■ Exercise tasks ■
[A] Answer these questions from the Bible debate text:
(i) What does the quoted explanation say the expression means?
(ii) According to the reply, what was Moses restricted from seeing?
(iii) How do skeptics often view the writers of the Bible?
[B] Decide whether each statement agrees with the Bible debate text. Answer yes or no and quote the words from the text that decide it.
(i) The reply holds that Moses could speak to God directly.
(ii) The reply places the historical accounts in the New Testament.
(iii) The text calls the skeptics' opponents imaginary.
[C] Pick up the Bible debate text after its last line and continue it.

■ Source text ■
+ + + + +

Why is that a surprise? It was after all dealing with a theological question in a theological writing in search of a theological contradiction.
>Quote: This is simply an expression, not meant to be taken literally.
>simply means that God spoke to Moses directly and Moses could carry on a
>conversation with God, as one would a friend.
>A change of meaning again. if it doesn't fit, change the meaning of the
>words or interpret them until it does fit. Believe at all costs. Black is
What change of meaning? That was his meaning to begin with. It is you who attempt to "change to the meaning" of the author. For the author was referring to historical accounts in the Old Testament in which Moses could indeed speak to God directly as a friend, but was restricting from seeing his face. I'm speaking to you but you don't see my face. Is that such a difficult concept for you to understand?
Skeptics often view the writers of the Bible as a bunch of idiots or liars who don't know what they are talking about. But skeptics can end up making fools of themselves in the process of trying villify their imaginary opponents.
>Quote: Most historians do not provide a complete and comprehensive
>history are incomplete.

+ + + + +

Stored data

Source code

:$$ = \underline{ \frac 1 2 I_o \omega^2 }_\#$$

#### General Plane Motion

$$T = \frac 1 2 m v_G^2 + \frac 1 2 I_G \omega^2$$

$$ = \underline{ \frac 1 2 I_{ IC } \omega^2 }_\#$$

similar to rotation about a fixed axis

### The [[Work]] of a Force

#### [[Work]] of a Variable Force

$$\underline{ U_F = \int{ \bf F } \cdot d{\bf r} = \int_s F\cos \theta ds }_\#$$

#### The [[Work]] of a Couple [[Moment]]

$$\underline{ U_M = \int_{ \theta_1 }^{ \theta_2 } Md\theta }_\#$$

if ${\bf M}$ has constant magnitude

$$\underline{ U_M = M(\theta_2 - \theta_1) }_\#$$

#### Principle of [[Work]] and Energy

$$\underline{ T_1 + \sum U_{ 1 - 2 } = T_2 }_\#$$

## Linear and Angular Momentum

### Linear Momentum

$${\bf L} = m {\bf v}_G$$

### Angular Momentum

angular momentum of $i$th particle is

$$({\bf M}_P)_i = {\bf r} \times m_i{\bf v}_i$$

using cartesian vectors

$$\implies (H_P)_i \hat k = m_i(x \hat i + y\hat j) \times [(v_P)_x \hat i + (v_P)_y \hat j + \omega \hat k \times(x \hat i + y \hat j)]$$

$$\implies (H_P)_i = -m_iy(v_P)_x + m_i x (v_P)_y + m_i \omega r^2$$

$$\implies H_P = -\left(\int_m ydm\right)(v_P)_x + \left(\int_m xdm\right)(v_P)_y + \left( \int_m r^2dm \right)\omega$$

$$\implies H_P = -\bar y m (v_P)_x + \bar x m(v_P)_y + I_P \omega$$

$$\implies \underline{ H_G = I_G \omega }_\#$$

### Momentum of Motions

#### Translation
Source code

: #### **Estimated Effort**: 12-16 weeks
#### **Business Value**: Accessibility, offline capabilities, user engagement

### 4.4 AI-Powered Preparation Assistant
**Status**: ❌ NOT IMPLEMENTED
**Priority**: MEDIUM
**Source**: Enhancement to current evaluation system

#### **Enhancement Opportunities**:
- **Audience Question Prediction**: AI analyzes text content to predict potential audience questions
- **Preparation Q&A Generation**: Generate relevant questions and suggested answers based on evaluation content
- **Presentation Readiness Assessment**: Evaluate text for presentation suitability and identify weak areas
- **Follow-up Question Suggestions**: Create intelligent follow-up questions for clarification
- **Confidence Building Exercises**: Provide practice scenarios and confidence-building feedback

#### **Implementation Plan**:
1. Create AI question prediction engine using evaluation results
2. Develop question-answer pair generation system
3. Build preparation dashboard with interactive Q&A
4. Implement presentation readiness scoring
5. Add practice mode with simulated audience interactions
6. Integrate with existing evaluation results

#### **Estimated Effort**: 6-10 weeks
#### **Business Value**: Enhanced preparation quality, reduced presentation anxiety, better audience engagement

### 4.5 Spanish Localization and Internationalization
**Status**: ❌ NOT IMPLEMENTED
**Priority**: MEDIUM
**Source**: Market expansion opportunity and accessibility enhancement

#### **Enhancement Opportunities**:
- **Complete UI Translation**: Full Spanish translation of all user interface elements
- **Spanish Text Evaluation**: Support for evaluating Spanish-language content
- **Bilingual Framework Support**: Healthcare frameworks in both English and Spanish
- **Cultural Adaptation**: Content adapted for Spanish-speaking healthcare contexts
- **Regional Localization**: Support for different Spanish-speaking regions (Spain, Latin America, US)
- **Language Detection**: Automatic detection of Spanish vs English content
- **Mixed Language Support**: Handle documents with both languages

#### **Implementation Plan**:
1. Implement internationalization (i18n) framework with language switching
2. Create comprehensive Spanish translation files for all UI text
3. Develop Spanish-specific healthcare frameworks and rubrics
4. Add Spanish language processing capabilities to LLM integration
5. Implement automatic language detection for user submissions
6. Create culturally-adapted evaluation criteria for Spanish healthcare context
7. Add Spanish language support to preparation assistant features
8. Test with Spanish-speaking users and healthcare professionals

+ + + + +

■ Answers to the exercise ■
[A]
(i) It means that God spoke to Moses directly and Moses could carry on a conversation with God, as one would a friend.
(ii) God's face.
(iii) As a bunch of idiots or liars who don't know what they are talking about.

[B]
(i) Yes: "Moses could indeed speak to God directly as a friend"
(ii) No: "historical accounts in the Old Testament"
(iii) Yes: "trying villify their imaginary opponents"

[C]
>Again, the lack of evidence does not prove a hypothesis. Only positive
>evidence will verify a hypothesis. You are essentially saying "UFOs exist
>because there is no evidence that they do NOT exists!" or "Nobody has ever
>disproved the existence of Santa Clause therefore he exists". This is not
>really grown up logic.
The Bible itself is a positive historical account by many witnesses. You essentially say the Bible is false because you reject as an unhistorical document. That is really not grown up logic.
>If the Bible had only one or two problems you could put them down to
>contradictions or mis-interpretations but the shear number of these causes
>the sceptic (sorry for the UK spelling) to doubt the veracity of this book.
I have yet to find or hear of an apparent contradiction that brings me to unbelief. And so also for much of the world's population throughout history.